RECORDS SUPPLIED:
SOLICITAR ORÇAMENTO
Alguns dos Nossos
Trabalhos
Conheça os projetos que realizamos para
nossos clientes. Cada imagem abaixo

WHAT YOU HAVE TO DO: Write out every line of the material above word for word, keeping the original accents, capitals and line breaks.

EXPECTED ANSWER:
SOLICITAR ORÇAMENTO
Alguns dos Nossos
Trabalhos
Conheça os projetos que realizamos para
nossos clientes. Cada imagem abaixo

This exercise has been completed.